Les accords de Grenelle ne reviennent curieusement pas
sur les ordonnances de 67 sur la Sécurité Sociale...
Ceux-ci sont, avec le recul, curieusement en retrait de revendications essentielles de la gauche syndicale. Certes, la section syndicale d'entreprise est reconnue et le salaire minimum augmenté de 35%, bientôt rattrapé par l'inflation. Mais les ordonnances de 1967, qui ont remis en cause la gestion ouvrière de la Sécurité Sociale instaurée à la Libération, ne sont pas remises en cause. Cette première attaque de la grande conquête issue des combats de la Résistance sera suivie de nombreuses autres...
Dans la salle, Jacques Régnier, communiste et ancien prof d'histoire, souligne l'hostilité d'une partie de la gauche d'alors au PCF. Michel Henry, qui prit sa carte au PCF le 18 mai 68, témoigne de sa perplexité d'alors : « le 24 mai, L'Huma titrait "pour un gouvernement populaire", j'étais content. Le lendemain, en apprenant le résultant de la négociation [de Grenelle], je me disais : mais que s'est-il passé au sein du PCF pour que ça ait changé à ce point ? » Pour Ludivine Bantigny, le PCF craint d'être débordé, redoute la guerre civile, et veut une conclusion rapide du Grenelle qui n'a « rien à voir avec les accords de Matignon de 1936. Grenelle n'aborde ni les ordonnances, ni les conditions de travail, ni les cadences... »
Françoise, étudiante en médecine à l'époque, cite une revendication satisfaite par le mouvement : « on voulait aller étudier à l'hôpital... J'ai été dans la première promotion d'étudiants hospitaliers. » D'autres témoignages viennent compléter un tableau à entrées multiples.
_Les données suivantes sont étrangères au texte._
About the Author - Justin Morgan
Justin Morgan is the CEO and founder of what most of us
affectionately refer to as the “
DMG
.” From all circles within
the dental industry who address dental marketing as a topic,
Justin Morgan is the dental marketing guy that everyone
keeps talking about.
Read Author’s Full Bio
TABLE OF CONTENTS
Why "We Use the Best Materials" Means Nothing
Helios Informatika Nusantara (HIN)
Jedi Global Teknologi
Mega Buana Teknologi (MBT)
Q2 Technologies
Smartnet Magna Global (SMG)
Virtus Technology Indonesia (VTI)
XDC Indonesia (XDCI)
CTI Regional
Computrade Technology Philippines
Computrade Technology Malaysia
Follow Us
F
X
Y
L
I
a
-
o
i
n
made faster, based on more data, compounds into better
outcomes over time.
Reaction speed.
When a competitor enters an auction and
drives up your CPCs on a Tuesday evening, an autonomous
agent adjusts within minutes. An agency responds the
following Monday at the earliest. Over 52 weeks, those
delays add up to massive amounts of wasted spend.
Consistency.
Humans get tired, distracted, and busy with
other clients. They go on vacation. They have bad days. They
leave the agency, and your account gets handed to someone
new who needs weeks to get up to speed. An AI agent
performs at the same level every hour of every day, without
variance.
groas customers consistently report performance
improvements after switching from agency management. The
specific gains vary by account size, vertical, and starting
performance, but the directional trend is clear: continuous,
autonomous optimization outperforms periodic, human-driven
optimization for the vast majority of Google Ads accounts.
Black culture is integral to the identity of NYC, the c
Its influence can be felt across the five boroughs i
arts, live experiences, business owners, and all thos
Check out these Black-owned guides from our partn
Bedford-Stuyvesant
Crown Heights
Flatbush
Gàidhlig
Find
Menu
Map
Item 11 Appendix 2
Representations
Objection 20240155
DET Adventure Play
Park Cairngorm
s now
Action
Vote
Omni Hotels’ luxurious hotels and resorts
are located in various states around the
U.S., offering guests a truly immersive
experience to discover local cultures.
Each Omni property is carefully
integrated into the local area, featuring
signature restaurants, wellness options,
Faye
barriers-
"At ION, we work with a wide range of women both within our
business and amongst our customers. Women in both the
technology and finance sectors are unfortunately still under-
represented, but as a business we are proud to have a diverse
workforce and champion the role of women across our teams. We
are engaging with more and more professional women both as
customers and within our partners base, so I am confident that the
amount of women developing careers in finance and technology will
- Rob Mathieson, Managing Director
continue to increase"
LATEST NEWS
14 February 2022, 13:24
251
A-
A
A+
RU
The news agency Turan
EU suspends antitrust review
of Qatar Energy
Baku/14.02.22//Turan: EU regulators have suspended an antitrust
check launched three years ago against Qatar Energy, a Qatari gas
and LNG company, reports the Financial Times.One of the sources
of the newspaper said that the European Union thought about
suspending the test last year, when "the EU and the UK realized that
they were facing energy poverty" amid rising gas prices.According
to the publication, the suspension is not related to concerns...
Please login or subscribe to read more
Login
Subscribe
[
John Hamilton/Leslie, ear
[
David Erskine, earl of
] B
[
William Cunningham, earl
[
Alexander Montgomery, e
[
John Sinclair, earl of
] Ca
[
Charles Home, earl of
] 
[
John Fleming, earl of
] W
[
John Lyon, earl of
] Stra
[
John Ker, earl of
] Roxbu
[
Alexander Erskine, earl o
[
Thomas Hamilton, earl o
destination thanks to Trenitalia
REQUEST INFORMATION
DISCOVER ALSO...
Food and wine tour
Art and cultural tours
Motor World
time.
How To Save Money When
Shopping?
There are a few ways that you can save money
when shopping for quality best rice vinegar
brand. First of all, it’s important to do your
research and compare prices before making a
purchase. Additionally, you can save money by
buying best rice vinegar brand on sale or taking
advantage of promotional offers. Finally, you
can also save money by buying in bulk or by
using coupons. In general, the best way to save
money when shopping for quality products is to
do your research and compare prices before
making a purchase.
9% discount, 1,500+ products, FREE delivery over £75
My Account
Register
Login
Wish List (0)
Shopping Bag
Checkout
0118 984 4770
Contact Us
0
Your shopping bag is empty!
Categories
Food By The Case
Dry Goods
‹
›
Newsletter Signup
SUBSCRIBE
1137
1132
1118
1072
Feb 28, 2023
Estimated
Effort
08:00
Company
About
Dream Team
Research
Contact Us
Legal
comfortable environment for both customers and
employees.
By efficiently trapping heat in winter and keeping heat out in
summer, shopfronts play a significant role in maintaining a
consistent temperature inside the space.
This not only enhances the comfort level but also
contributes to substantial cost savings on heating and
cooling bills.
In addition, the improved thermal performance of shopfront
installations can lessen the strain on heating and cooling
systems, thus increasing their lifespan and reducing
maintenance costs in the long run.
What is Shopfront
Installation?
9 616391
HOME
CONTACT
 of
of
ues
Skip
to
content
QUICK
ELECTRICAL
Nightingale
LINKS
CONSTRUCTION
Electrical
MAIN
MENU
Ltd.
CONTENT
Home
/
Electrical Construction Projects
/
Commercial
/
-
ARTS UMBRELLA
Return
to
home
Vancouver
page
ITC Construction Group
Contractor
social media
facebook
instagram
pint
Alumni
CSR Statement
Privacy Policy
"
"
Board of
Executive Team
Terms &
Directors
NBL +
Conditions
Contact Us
On évoque la victoire de la droite, relative en voix, écrasante en sièges, aux législatives qui suivirent, la poursuite des grèves ouvrières en juin, le maigre appel à une heure de débrayage de la CGT le 13 juin au lendemain des deux morts de Sochaux, Pierre Beylot et Henri Blanchet, survenues après la noyade du lycéen parisien Gilles Tautin le 11 juin et la mort le 24 mai de Philippe Matherion par une grenade offensive...
Étonnamment, un bulletin d'adhésion du PCF de l'époque portait sur la... fête des mères. « La question féministe viendra des femmes elles-mêmes, plus tard », souligne Ludivine Bantigny qui aura cependant montré des images où elles sont très nombreuses dans les mouvements de 68.
Enfin, l'historienne ne mésestime pas le « problème de la récupération de Mai 68 par certains qui occupent aujourd'hui le haut du pavé, mais ce n'est plus le même pavé... » Elle fait ainsi référence à ce que sont notamment devenus Daniel Cohn-Bendit alors « sincèrement révolutionnaire » ou Romain Goupil qu'elle distingue du grand nombre qui a « gardé ses valeurs ».